Friday, November 7, 2008

I need to clarify this at least now!!!

I haven't been blogging for quite some time now. I was busy with my MS applications. Something has been building up inside me for a few days now and I just had to write it down. I did that today afternoon and thus this post. Probably after this post I may once again go into blog hibernation, at least till mid January. Anyways, enjoy reading and post your comments.


People have asked me, many times over, why am I a fan of Australia? They have asked me, when India plays Australia, who do I support? My answer, "Australia at times; India at times", stumps many and there are people who have called me unpatriotic. But honestly, I don't think so.

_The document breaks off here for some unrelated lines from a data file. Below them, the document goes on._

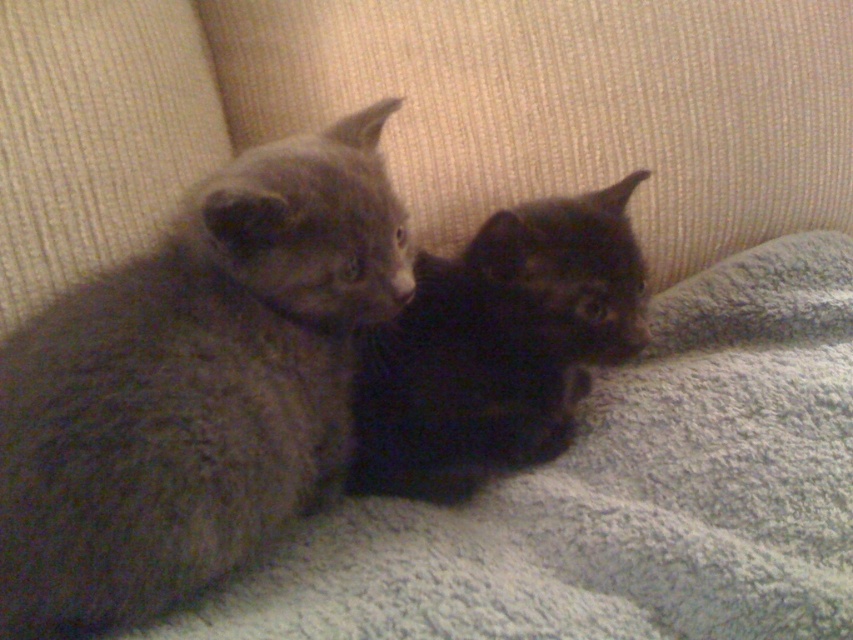
Can you confirm if soft gray fur kitten at left is positioned above black fuzzy cat at center?

Incorrect, soft gray fur kitten at left is not positioned above black fuzzy cat at center.

Is soft gray fur kitten at left shorter than black fuzzy cat at center?

No, soft gray fur kitten at left is not shorter than black fuzzy cat at center.

The width and height of the screenshot is (853, 640). I want to click on soft gray fur kitten at left, so click(x=195, y=385).

The height and width of the screenshot is (640, 853). In order to click on soft gray fur kitten at left in this screenshot , I will do `click(195, 385)`.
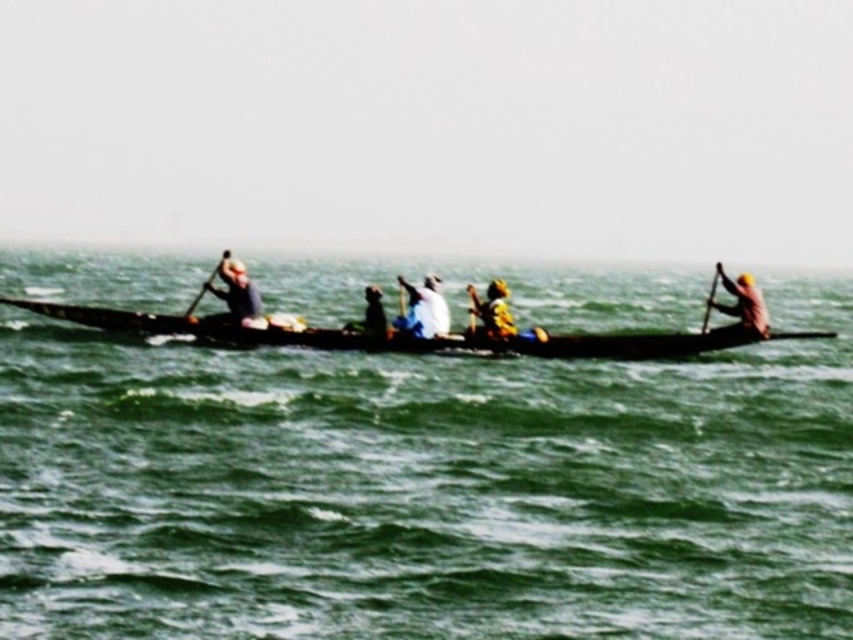
What do you see at coordinates (426, 486) in the screenshot?
I see `green water at center` at bounding box center [426, 486].

Which is above, green water at center or wooden paddle at left?

green water at center is above.

Does point (109, 396) lie in front of point (223, 260)?

Yes.

Find the location of a particular element. The height and width of the screenshot is (640, 853). green water at center is located at coordinates (426, 486).

Measure the distance between white fabric at center and camera.

They are 89.74 feet apart.

Who is more forward, (440, 300) or (718, 275)?

Point (440, 300) is more forward.

Identify the location of white fabric at center. pyautogui.click(x=422, y=308).

The image size is (853, 640). Find the location of `matte black shirt at center`. matte black shirt at center is located at coordinates (370, 314).

You are a GUI agent. You are given a task and a screenshot of the screen. Output one action in this format:
    pyautogui.click(x=<x>, y=<y>)
    Task: Click on the matte black shirt at center
    
    Given the screenshot: What is the action you would take?
    pyautogui.click(x=370, y=314)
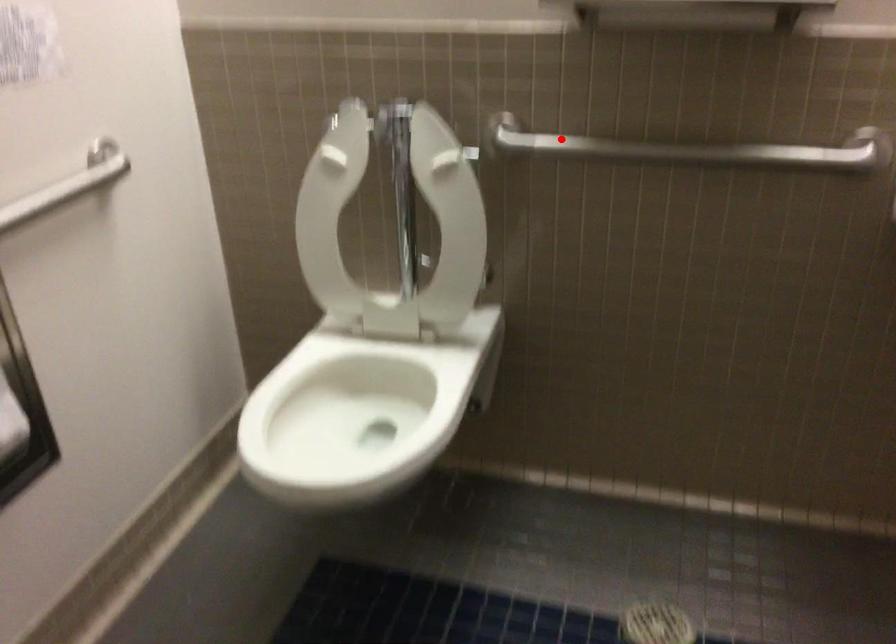
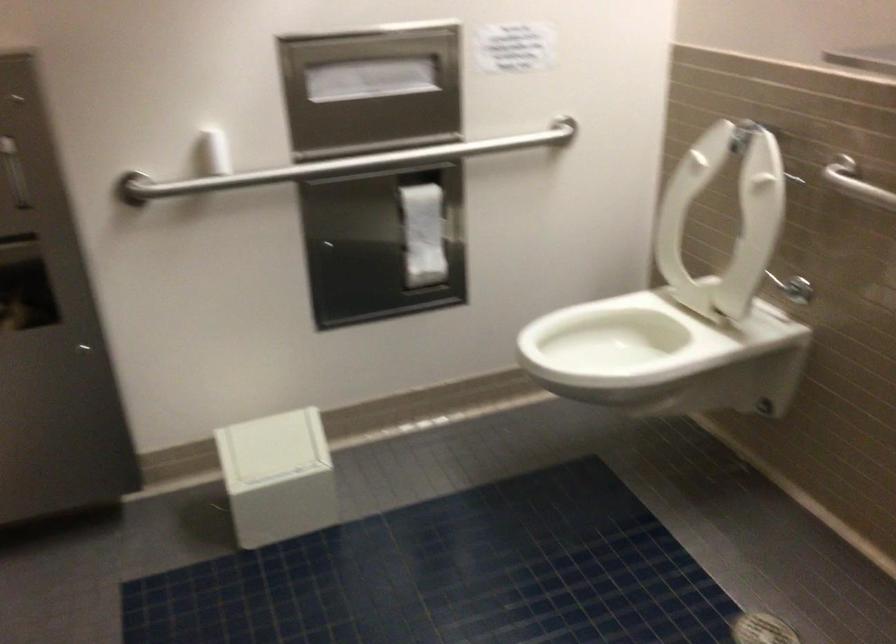
The point at the highlighted location is marked in the first image. Where is the corresponding point in the second image?

(856, 183)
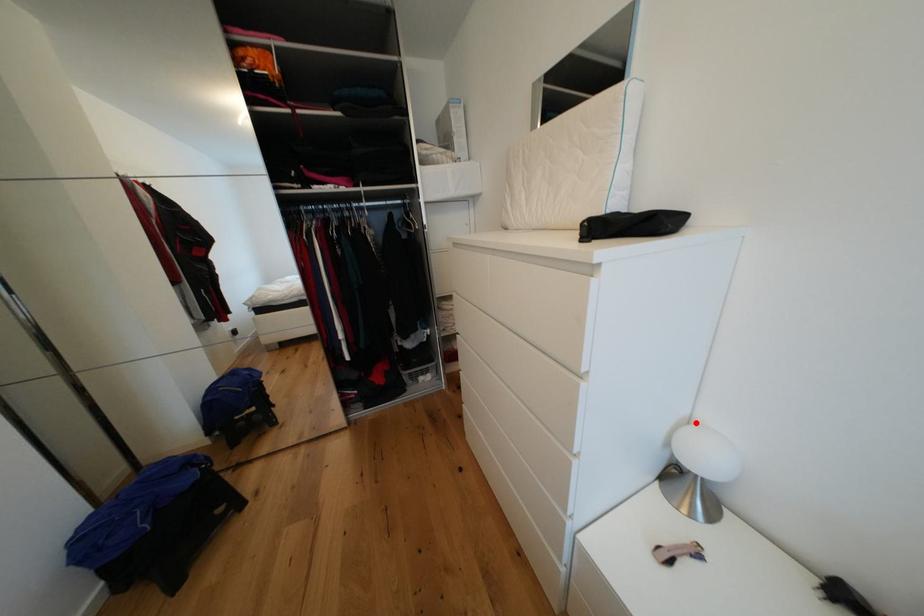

More than the fact that they win matches and have been a champion team for so long, the reason I like Australia is their sports system, not just cricket but any sport you want to play. Being a sportsman is not looked at as a silly ambition for a kid and the administration handling sporting talent is to a reasonable extent dedicated to that cause. Too much politics does not come into the picture. People like Gill (in Indian Hockey) are nowhere to be seen. And it is that trust in the sporting system that makes me support the nation's sporting endeavours, even outside cricket.

Coming to cricket, since the topic is hot now, given Gilly's contoversial autobiography and the current India Australia series, I don't expect Australia to win every series, every World Cup. I actually want Australia to lose the Nagpur Test and be humiliated in the Border-Gavaskar Trophy 2008 with a 2-nil drubbing.

Because, now is a transition phase of Australian cricket. After a string of retirements, every team is unsettled and unbalanced and has to go for a phase of exprimentation for a couple of years or more, to regain that same composed and confident outlook in their team composition. What was happening for the last two series or so was that even with second string (compared to the erstwhile Oz outfit), experimental outfits they were winning matches, just because the opposition had an inherent fear of Australia and not completely on their on merit. Such a situation would lead to a complacent nature where-in you tend to believe you can win without working too hard, and Oz were in danger of tipping over. Well, till now anyway. Now there's India to humiliate them, to make them realise they need to keep experimenting.

It was such experimentation that gave them Geoff Marsh, Mark Taylor, Glenn Mc Grath, the Waugh brothers and the list goes on. To find champions you have to be bold enough to take risks. And you don't do that if there is no team out there challenging your supremacy. Every team has to go through such experimentation at some stage or another and many have succeeded. The only thing is that in the Australian system of sporting there is a greater guarantee that this phase of trial and error will not last forever.

It may not be the perfect system. They might not be able to get out of the current rut. But there is still a greater probability that things will work out just fine compared to the other alternative sports system, the one rooted in romanticism and though it has been successful in bringing out a few exceptional greats, plenty of heartbreaks have also gone unnoticed.

Yes, I am talking about India. India, the land of stories. We Indians love drama and when sportsmen rise from obscurity, challenging the environment around them, we adore them. Where was Dhoni five years back and where is he now? That's the most recent example of India's success in producing champions in a manner that Shakespeare would love to indulge upon. The only problem is that for a youngster dreaming of something other than cricket, heartbreak is what he more often sees. And for even those who dream about cricket, sometimes, societal pressure (and the insistence on an engineering education and IT jobs) tend to flush these dreams down the drain.

The method may keep succeeding, for it is rooted in human emotion and not rules and bylaws. This gives the people an uncanny power to dream, challenge all odds and when they come out successful, they will be people who can handle any kind of pressure that professional sport puts on them. Well, those who are baby fed tend to become whiners. But, I still think any youngster, hoping to make it big, would love to be groomed in Australia, for, hard work though it may be, societal pressure is one thing they wouldn't have to worry about. That is why I want the sports administration in India to develop into a suitable mix of the two systems and when it does, when it retains its charm but still becomes more dependable, then there's no team I would cheer for, irrespective of sport, but INDIA. So strictly speaking as of now, I want Australia to win at times, sometimes even against India, so that I can retain the belief that their system is successful, and I want India to win at times, so that I can enjoy the charm the rise of a sportstar here offers. How can that dream be unpatriotic?